Een belastingadviseur heeft in een reeks brieven tussen 1999 en 2004 aan partijen adviezen uitgebracht over de vraag hoe met de vermogensoverheveling van H op M schenkingsrechten zouden kunnen worden ontgaan.

Op enig moment hebben partijen een door de belastingadviseur opgesteld stuk met als kop “geldleningsovereenkomst” ondertekend.

Partijen raakten vele jaren later gebrouilleerd en H vorderde het destijds uitbetaalde bedrag op.

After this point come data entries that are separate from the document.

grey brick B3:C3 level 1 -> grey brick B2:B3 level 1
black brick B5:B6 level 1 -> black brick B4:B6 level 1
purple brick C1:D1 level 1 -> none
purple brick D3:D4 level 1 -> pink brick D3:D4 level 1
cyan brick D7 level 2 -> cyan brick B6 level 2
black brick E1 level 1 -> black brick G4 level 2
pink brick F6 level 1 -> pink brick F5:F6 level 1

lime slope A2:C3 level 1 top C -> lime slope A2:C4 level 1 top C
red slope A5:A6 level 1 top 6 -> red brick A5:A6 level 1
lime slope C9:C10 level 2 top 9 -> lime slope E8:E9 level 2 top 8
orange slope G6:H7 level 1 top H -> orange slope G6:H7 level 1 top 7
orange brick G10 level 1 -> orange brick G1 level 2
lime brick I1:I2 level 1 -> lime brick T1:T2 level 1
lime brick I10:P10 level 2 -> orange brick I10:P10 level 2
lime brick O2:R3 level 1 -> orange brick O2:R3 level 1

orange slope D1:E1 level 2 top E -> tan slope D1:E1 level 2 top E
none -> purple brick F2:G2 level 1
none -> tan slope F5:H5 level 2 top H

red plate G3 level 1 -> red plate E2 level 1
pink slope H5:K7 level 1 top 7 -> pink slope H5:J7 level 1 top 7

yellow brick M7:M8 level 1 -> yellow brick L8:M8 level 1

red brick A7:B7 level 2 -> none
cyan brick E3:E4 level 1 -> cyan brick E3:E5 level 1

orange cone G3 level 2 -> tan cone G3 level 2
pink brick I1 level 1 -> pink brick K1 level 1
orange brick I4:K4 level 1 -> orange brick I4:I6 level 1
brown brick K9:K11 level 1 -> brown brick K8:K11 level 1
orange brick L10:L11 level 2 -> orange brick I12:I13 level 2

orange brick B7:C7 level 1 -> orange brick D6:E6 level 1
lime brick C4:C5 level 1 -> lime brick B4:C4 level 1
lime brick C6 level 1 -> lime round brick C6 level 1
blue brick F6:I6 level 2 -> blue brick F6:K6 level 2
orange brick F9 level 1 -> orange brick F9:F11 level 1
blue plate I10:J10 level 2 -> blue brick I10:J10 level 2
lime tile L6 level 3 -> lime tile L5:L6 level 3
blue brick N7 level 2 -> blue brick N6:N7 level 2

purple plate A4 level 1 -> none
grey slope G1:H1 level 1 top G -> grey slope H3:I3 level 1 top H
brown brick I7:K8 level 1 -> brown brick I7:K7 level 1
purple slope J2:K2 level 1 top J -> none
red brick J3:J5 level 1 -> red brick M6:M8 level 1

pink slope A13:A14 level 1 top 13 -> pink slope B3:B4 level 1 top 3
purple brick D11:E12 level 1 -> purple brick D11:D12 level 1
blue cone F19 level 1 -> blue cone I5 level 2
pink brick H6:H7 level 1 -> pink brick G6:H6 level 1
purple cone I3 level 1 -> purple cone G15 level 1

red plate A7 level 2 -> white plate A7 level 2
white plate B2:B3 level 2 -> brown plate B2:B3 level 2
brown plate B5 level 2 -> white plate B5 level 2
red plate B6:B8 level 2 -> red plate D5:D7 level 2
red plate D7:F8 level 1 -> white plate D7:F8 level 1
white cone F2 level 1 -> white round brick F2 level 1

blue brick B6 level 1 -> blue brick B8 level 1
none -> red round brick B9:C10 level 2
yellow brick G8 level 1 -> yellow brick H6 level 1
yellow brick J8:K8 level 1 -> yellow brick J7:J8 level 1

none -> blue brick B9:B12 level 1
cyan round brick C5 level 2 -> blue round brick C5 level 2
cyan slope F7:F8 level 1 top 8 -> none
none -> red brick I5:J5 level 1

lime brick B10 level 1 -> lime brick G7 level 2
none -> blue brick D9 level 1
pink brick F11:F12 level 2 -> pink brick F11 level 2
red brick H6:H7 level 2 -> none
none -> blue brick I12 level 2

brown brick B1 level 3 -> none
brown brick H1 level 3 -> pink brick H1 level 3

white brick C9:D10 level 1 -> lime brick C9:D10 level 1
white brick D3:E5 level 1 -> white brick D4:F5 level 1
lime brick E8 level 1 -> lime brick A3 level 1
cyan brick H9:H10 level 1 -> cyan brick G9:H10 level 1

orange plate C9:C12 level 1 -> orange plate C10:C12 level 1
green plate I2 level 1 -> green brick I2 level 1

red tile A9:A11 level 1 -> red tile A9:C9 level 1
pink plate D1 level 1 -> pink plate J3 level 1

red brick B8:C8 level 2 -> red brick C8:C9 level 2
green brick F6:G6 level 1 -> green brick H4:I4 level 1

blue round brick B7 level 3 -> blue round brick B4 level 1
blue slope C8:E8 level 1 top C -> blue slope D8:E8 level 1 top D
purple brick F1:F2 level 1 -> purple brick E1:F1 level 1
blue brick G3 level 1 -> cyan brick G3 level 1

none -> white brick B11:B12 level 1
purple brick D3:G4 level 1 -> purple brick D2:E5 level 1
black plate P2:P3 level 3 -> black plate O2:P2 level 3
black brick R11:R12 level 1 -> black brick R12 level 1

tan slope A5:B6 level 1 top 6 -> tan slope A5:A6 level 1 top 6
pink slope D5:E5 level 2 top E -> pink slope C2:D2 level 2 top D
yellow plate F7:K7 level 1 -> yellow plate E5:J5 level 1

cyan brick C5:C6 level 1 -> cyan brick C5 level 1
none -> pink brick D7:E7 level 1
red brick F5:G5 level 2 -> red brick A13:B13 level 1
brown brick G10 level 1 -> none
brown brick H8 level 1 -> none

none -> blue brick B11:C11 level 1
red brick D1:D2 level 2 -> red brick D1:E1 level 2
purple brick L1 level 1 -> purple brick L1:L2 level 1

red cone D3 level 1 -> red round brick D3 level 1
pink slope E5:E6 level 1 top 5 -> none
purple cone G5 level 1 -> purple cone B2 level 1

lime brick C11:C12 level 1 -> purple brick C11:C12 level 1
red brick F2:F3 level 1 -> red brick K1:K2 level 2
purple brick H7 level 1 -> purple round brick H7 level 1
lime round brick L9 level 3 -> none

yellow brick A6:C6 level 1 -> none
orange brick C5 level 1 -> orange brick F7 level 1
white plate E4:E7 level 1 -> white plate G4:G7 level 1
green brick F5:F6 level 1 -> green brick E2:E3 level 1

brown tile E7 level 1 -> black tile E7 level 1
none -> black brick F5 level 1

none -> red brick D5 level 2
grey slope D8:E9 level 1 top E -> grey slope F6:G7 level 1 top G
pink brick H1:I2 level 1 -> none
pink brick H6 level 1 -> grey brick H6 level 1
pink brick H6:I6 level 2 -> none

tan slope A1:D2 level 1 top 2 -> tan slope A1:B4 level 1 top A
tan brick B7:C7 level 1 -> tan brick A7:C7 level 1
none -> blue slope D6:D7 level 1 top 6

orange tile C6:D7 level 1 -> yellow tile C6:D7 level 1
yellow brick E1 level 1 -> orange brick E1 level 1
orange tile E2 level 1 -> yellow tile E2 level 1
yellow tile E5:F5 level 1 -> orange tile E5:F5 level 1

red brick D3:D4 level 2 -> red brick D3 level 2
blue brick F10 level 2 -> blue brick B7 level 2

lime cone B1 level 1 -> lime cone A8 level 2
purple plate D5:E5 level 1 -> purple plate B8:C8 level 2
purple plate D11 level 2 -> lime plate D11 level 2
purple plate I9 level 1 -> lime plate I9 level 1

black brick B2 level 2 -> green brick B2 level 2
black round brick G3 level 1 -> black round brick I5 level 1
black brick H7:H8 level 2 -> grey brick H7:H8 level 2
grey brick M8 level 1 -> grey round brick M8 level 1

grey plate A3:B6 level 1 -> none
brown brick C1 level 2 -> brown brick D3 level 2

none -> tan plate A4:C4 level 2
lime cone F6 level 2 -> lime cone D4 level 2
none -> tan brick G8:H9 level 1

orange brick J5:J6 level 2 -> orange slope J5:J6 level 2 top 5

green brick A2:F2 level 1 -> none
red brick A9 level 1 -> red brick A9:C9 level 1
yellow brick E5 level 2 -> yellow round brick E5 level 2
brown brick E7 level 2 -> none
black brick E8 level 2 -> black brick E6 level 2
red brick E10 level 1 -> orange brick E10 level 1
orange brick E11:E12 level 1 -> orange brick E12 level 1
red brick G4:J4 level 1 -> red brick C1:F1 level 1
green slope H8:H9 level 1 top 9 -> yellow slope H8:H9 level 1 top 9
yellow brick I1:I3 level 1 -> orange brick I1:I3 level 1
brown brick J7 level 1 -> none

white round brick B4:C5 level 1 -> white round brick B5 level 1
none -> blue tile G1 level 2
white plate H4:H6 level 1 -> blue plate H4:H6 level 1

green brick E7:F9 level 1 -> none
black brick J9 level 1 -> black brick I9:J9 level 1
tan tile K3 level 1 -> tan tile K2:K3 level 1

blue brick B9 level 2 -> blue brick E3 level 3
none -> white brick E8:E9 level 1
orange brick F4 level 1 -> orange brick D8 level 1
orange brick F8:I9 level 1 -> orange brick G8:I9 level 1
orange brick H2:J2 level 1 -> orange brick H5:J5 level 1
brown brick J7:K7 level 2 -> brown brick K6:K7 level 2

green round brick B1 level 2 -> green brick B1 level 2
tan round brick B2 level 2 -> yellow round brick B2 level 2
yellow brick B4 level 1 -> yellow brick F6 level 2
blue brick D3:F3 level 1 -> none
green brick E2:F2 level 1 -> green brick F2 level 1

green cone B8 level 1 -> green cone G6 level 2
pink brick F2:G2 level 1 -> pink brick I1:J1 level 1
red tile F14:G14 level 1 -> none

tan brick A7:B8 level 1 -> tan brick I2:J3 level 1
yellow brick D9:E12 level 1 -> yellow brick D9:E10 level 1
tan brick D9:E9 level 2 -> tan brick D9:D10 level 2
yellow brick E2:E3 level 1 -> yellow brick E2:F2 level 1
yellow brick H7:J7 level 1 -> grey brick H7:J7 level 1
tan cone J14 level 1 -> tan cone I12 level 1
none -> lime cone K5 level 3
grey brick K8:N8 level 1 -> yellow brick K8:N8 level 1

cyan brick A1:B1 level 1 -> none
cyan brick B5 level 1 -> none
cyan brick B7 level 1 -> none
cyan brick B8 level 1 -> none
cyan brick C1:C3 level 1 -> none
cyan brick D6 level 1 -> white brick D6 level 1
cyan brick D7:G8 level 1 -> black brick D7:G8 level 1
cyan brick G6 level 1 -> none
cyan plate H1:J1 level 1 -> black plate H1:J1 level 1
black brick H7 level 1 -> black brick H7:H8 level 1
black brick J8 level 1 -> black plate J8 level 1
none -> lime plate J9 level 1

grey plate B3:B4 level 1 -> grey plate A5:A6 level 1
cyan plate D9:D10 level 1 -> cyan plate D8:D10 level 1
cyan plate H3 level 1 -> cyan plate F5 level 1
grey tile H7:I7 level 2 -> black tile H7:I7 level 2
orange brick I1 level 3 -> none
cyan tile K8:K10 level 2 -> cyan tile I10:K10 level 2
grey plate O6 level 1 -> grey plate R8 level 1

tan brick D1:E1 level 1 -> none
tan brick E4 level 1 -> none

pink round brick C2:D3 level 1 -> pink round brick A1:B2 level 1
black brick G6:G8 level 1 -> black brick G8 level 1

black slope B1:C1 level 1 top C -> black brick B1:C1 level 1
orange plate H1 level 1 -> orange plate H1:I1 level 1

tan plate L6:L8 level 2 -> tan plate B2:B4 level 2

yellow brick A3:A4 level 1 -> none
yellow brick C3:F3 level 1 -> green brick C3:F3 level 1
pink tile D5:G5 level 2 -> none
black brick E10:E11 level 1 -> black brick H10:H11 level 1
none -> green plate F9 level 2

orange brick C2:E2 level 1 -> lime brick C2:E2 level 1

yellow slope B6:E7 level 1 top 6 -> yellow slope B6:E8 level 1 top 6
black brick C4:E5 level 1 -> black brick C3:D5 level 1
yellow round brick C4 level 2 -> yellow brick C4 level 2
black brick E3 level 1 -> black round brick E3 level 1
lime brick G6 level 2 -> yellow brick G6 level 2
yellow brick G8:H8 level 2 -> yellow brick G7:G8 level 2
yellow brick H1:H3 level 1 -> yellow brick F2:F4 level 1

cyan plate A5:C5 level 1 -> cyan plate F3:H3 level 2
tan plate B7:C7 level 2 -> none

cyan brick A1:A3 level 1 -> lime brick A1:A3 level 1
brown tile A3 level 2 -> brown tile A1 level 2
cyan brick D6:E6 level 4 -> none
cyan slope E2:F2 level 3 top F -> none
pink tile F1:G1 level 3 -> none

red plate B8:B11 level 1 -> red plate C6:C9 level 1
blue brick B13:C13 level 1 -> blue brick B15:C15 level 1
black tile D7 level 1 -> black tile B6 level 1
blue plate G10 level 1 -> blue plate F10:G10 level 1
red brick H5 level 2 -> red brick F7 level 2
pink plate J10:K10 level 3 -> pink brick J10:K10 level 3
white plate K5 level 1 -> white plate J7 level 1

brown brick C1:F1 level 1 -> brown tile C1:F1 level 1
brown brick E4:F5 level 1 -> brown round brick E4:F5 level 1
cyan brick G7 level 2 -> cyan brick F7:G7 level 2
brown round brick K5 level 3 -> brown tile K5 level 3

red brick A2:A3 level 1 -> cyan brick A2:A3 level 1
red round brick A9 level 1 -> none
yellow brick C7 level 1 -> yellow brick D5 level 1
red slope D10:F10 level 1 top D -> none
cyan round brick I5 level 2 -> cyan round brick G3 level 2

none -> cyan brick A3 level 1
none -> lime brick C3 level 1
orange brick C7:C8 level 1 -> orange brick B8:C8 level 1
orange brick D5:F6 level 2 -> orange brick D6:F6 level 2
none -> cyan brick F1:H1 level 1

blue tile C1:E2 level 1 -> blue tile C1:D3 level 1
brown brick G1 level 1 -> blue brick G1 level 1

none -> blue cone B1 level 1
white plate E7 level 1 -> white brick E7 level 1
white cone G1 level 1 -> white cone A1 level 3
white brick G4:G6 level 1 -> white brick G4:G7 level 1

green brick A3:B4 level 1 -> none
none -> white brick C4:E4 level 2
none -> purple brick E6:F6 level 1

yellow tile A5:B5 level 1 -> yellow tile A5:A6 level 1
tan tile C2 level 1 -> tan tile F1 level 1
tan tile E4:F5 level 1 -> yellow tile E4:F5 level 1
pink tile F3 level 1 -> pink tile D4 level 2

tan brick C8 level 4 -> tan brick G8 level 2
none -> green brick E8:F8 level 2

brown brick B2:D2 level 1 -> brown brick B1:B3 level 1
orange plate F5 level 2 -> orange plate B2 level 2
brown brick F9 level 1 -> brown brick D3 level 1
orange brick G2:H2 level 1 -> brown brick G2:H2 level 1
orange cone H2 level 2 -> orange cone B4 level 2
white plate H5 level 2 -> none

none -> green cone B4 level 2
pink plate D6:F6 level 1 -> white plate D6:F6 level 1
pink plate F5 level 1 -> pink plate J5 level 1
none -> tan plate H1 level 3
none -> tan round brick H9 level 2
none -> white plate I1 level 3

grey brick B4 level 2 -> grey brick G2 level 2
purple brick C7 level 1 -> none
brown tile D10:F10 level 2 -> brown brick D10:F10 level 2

De rechtbank[1] heeft die vordering afgewezen. Het hof[2] heeft het vonnis van de rechtbank vernietigd en de vordering alsnog toegewezen. Naar het oordeel van het hof ligt geen geldige overeenkomst ten grondslag aan de vermogensoverheveling. De overeenkomst waarop M zich beroept als grondslag voor de vermogensoverheveling is in strijd met de goede zeden en de openbare orde in de zin van art. 3:40 BW en daarom komt aan H een vordering uit onverschuldigde betaling toe, aldus het hof.

Namens M is in cassatie betoogd dat het oordeel, dat de overeenkomst tussen partijen in strijd is met de goede zeden of de openbare orde, moet worden aangemerkt als een ontoelaatbare verrassingsbeslissing en dat het hof heeft verzuimd partijen in de gelegenheid te stellen hun visie te geven en zo nodig hun stellingen aan te passen.

De Hoge Raad achtte die cassatieklacht gegrond.

N.B.: A-G Lindenbergh achtte ook de inhoudelijke klacht gegrond. Voor zover het oordeel van het hof, dat partijen beoogden de fiscus te misleiden ten aanzien van de vermogensoverheveling en na betaling van het bedrag hebben getracht een ‘fiscaal vriendelijker constructie’ aan die vermogensoverheveling ten grondslag te leggen, kan worden aangemerkt als strekking in de zin van art. 3:40 lid 1 BW die maakt dat de schenking in strijd is met de goede zeden en openbare orde, getuigt het oordeel van het hof ook naar zijn mening van een onjuiste rechtsopvatting. Dit oogmerk kan zijns inziens namelijk niet als een ongeoorloofd motief van de schenking – als strekking van de rechtshandeling in de zin van art. 3:40 lid 1 BW – worden aangemerkt; hieruit blijkt niet dat de schenking is aangegaan of verricht om de fiscus te misleiden.[3]

De Hoge Raad laat het echter aan het verwijzingshof om daarover opnieuw te oordelen. In het geding na verwijzing zal opnieuw moeten worden beoordeeld of de overeenkomst tot vermogensoverheveling in strijd is met de goede zeden of de openbare orde. Het verwijzingshof zal eerst partijen in de gelegenheid moeten stellen zich daarover uit te laten en zo nodig hun stellingen daaraan aan te passen.

De uitspraak is hier te vinden.

[1] ECLI:NL:RBDHA:2019:370, Rechtbank Den Haag, C/09/543311 / HA ZA 17-1195 (rechtspraak.nl).

[2] Hof Den Haag 20 april 2021, zaaknummer 200.272.391/01.

[3] ECLI:NL:PHR:2022:456, Parket bij de Hoge Raad, 21/02966 (rechtspraak.nl) sub 3.43.